By Jesse Pound, CNBC
THE price of bitcoin crossed another major milestone on Friday, as the cryptocurrency’s market value surpassed $1 trillion, according to Coindesk.
The digital currency was trading at just under $54,000 per coin on Friday as it hit the new level, and rose above $55,000 later in the session for a daily gain of more than 6%, according to Coin Metrics. The price of bitcoin has now gained about 360% over the past six months. Before the recent surge, the digital asset has never traded above $20,000.
Bitcoin traded at around $10,000 per coin a year ago.
The move has been fueled in part by increased adoption of bitcoin by major investors and companies. The oldest bank in the United States, the Bank of New York Mellon, announced earlier this month that it was moving into the space. Elon Musk’s Tesla converted some of its balance sheet cash into bitcoin earlier this year and said it would start accepting the digital tokens as payment.
Bitcoin “has started to get so big that it arguably creates its own demand as companies and institutions begin to make forays into a field they wouldn’t have touched a few months previously,” Deutsche Bank research strategist Jim Reid said in a note. “Ironically it is turning itself into a credible asset class to many by rallying so much of late and also by getting increasing institutional buy-in.”
Market value is calculated by multiplying the price of bitcoin by the number created. While not a perfect comparison, the $1 trillion market value would make bitcoin’s value greater than all but a handful of the world’s stocks. Tesla, for instance, has a market cap of around $700 billion, while Apple is valued at more than $2 trillion.

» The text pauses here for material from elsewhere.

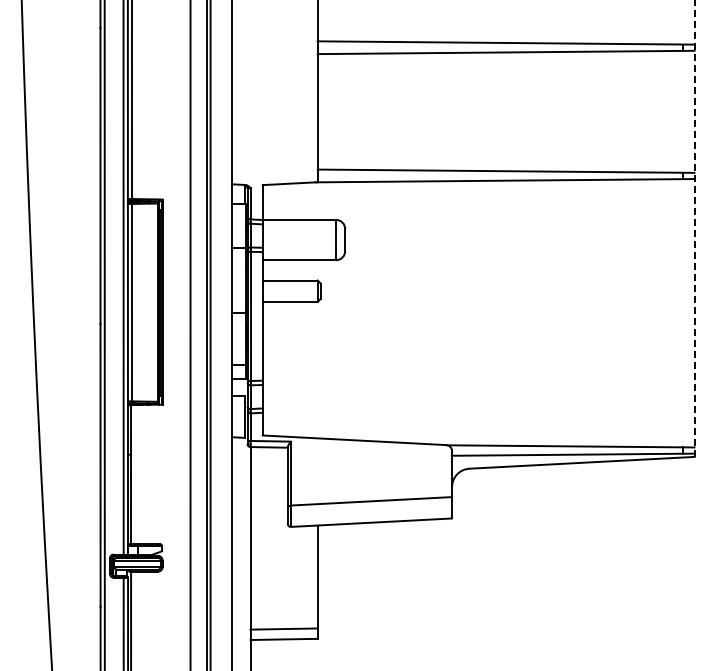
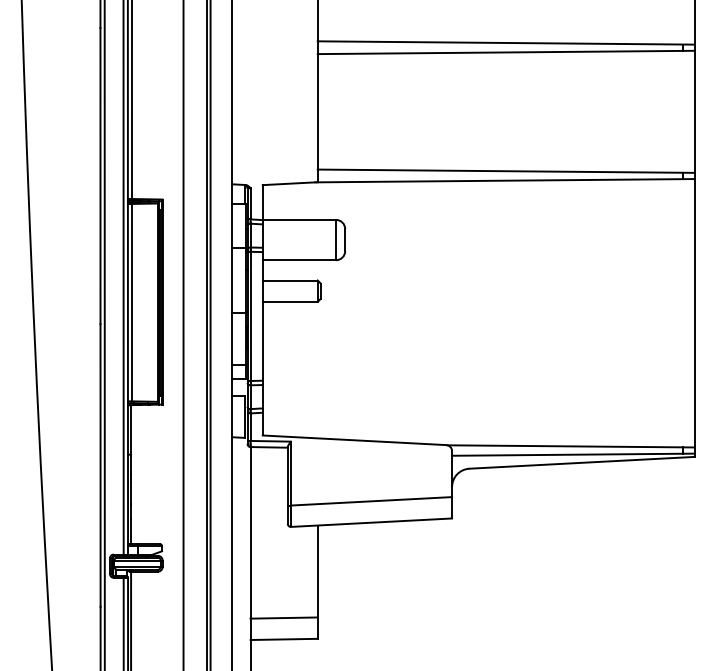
line at (694, 227): dashed -> solid
line at (190, 334) position: (190, 334) -> (183, 334)
line at (283, 628) position: (283, 628) -> (283, 617)
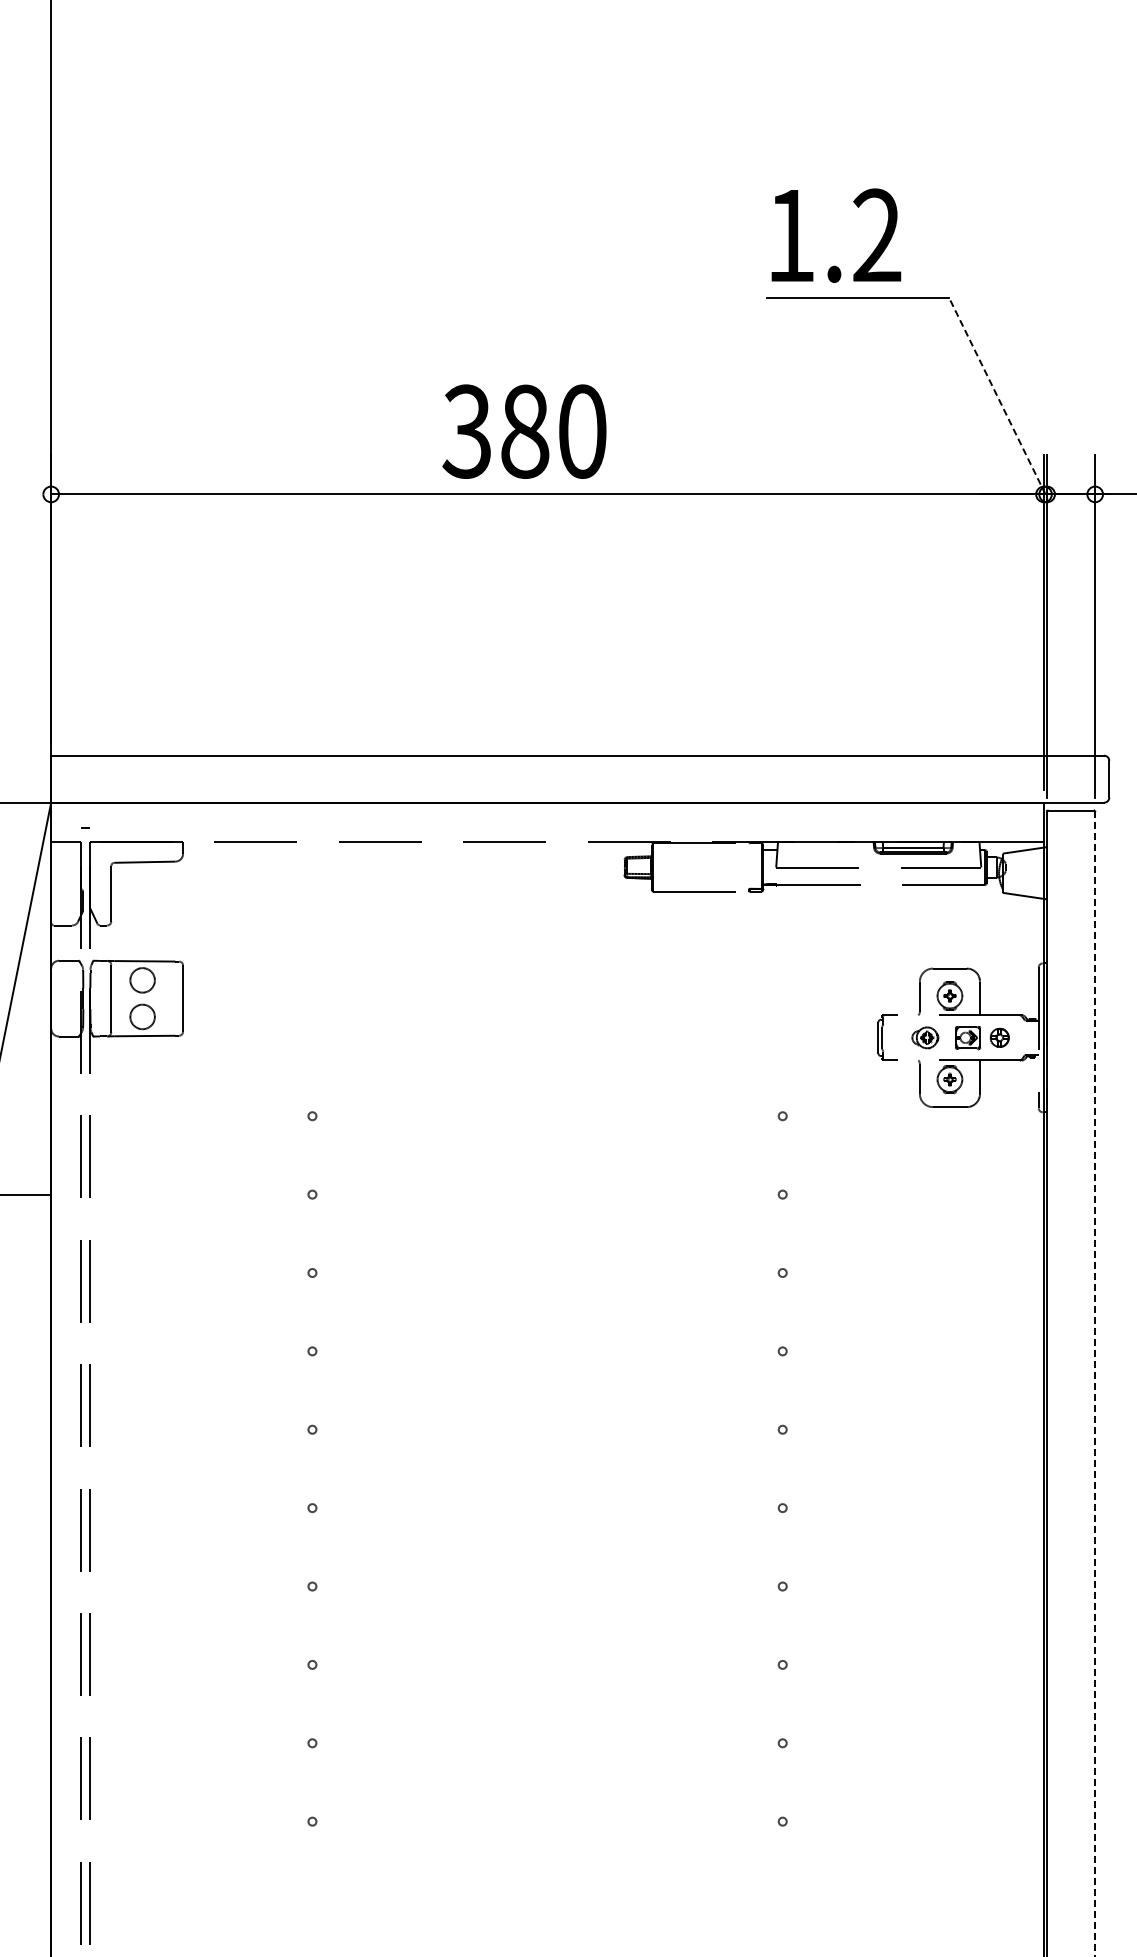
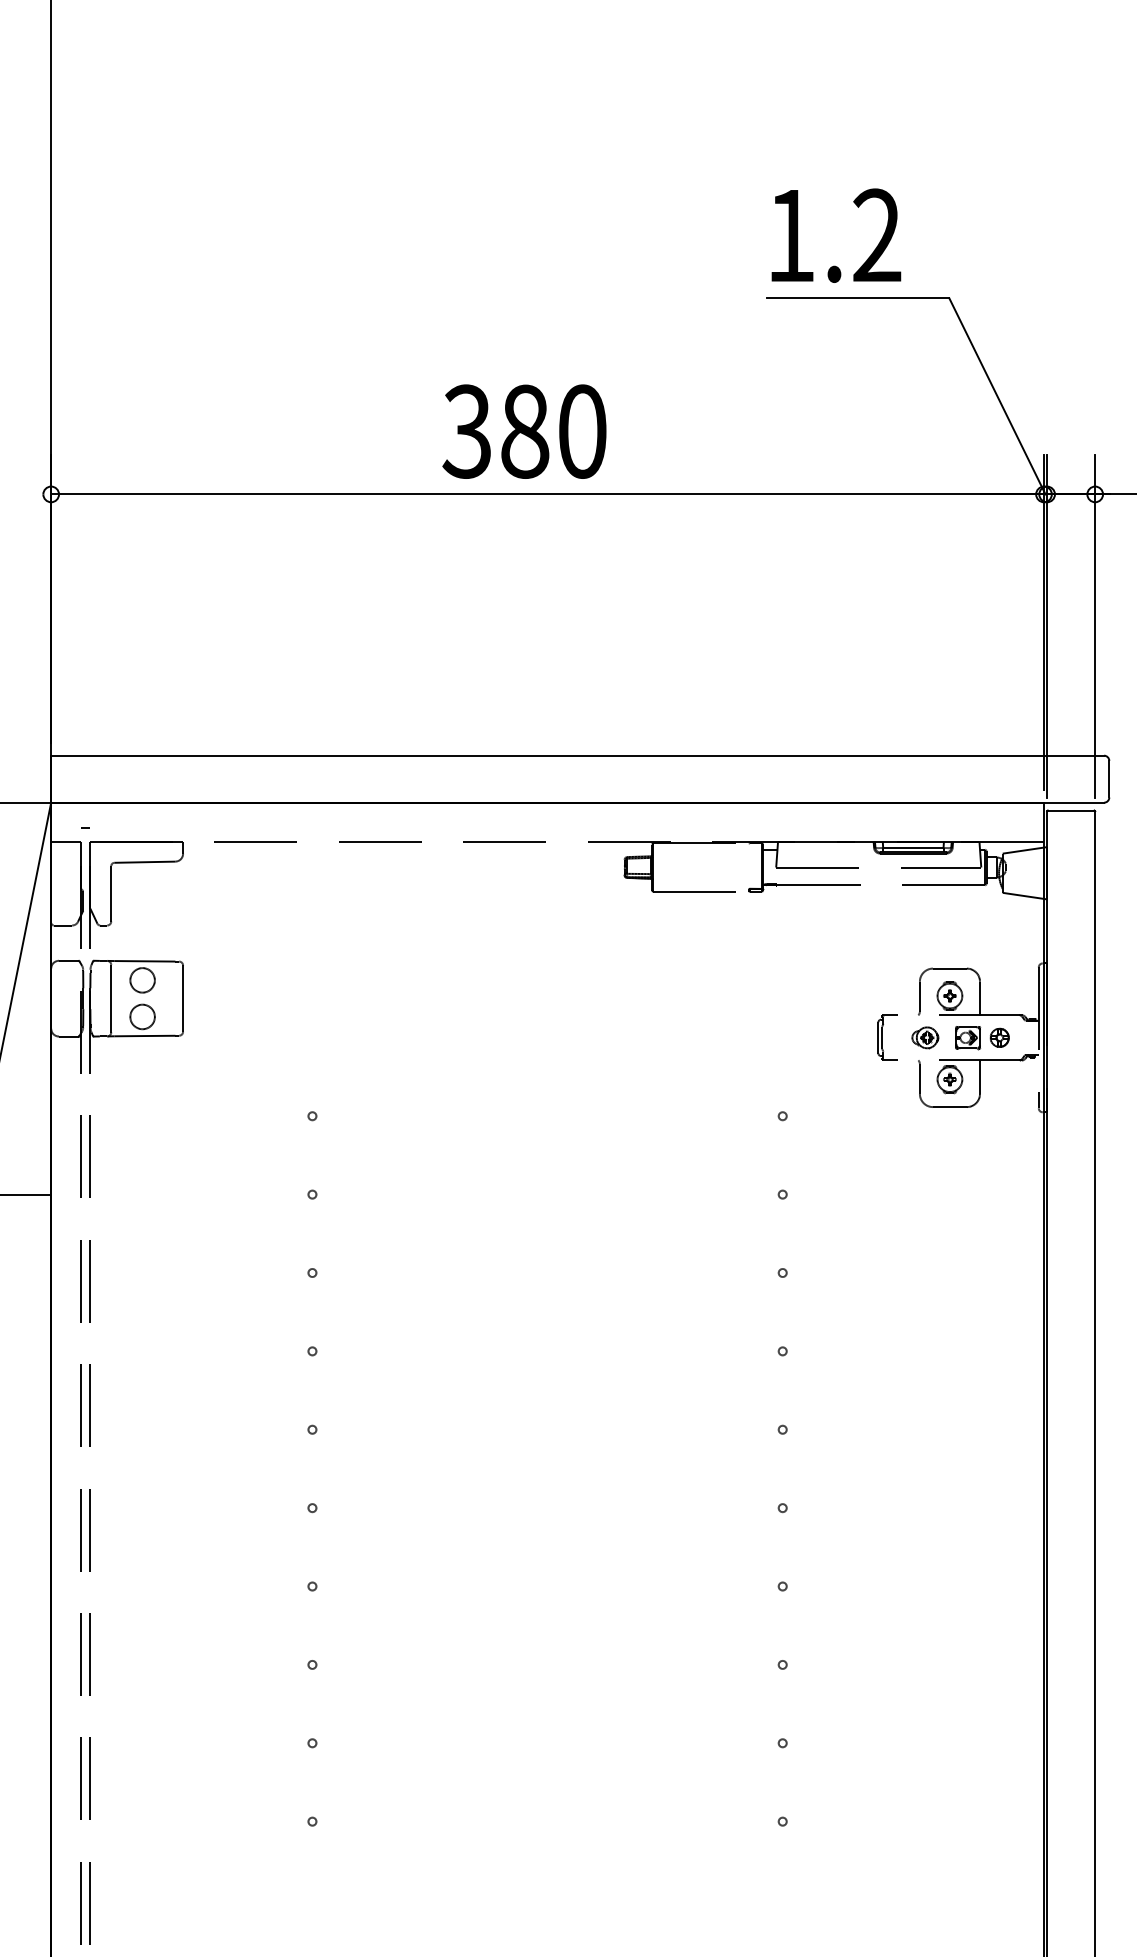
line at (997, 396): dashed -> solid
line at (1095, 1384): dashed -> solid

Pro-bitcoin investors and entrepreneurs celebrated the milestone on social media.
“From white paper to $1 Trillion. #Bitcoin is eating gold alive,” Gemini’s Cameron Winklevoss said on Twitter.
“RIP bears,” tweeted Anthony Pompliano, co-founder of Morgan Creek Digital Assets.
To be sure, not everyone on Wall Street has been convinced of bitcoin’s future prospects. Citadel Securities founder Ken Griffin said on Friday that he was not interested in cryptocurrency, while researchers at JPMorgan have said bitcoin’s rally is unsustainable.